> [What to produce]
Type the records out again in full, exactly.

Records drawn from a dataset:
•••••

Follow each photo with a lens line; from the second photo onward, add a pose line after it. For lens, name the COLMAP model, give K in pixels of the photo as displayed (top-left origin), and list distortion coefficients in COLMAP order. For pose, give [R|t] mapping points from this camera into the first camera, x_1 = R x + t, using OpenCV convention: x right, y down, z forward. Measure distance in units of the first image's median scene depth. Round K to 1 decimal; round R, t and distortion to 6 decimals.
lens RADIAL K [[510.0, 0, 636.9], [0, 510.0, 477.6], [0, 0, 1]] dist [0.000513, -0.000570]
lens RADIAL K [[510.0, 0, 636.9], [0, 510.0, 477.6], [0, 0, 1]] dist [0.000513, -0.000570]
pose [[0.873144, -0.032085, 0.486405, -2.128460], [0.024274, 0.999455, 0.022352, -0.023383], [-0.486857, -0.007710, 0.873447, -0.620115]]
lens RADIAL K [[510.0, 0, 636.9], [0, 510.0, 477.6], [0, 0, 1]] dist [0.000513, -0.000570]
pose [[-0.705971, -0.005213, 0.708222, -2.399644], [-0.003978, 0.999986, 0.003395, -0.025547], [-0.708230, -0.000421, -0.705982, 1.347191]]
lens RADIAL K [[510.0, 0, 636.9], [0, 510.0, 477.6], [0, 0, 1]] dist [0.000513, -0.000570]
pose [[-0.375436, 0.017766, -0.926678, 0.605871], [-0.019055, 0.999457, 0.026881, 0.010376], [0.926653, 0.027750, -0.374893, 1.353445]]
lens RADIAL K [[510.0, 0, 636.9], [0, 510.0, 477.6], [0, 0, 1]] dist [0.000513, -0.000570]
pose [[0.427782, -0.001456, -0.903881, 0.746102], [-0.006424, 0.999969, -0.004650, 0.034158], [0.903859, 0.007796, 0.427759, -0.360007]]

•••••

> [Exercise answer]
Follow each photo with a lens line; from the second photo onward, add a pose line after it. For lens, name the COLMAP model, give K in pixels of the photo as displayed (top-left origin), and list distortion coefficients in COLMAP order. For pose, give [R|t] mapping points from this camera into the first camera, x_1 = R x + t, using OpenCV convention: x right, y down, z forward. Measure distance in units of the first image's median scene depth. Round K to 1 decimal; round R, t and distortion to 6 decimals.
lens RADIAL K [[510.0, 0, 636.9], [0, 510.0, 477.6], [0, 0, 1]] dist [0.000513, -0.000570]
lens RADIAL K [[510.0, 0, 636.9], [0, 510.0, 477.6], [0, 0, 1]] dist [0.000513, -0.000570]
pose [[0.873144, -0.032085, 0.486405, -2.128460], [0.024274, 0.999455, 0.022352, -0.023383], [-0.486857, -0.007710, 0.873447, -0.620115]]
lens RADIAL K [[510.0, 0, 636.9], [0, 510.0, 477.6], [0, 0, 1]] dist [0.000513, -0.000570]
pose [[-0.705971, -0.005213, 0.708222, -2.399644], [-0.003978, 0.999986, 0.003395, -0.025547], [-0.708230, -0.000421, -0.705982, 1.347191]]
lens RADIAL K [[510.0, 0, 636.9], [0, 510.0, 477.6], [0, 0, 1]] dist [0.000513, -0.000570]
pose [[-0.375436, 0.017766, -0.926678, 0.605871], [-0.019055, 0.999457, 0.026881, 0.010376], [0.926653, 0.027750, -0.374893, 1.353445]]
lens RADIAL K [[510.0, 0, 636.9], [0, 510.0, 477.6], [0, 0, 1]] dist [0.000513, -0.000570]
pose [[0.427782, -0.001456, -0.903881, 0.746102], [-0.006424, 0.999969, -0.004650, 0.034158], [0.903859, 0.007796, 0.427759, -0.360007]]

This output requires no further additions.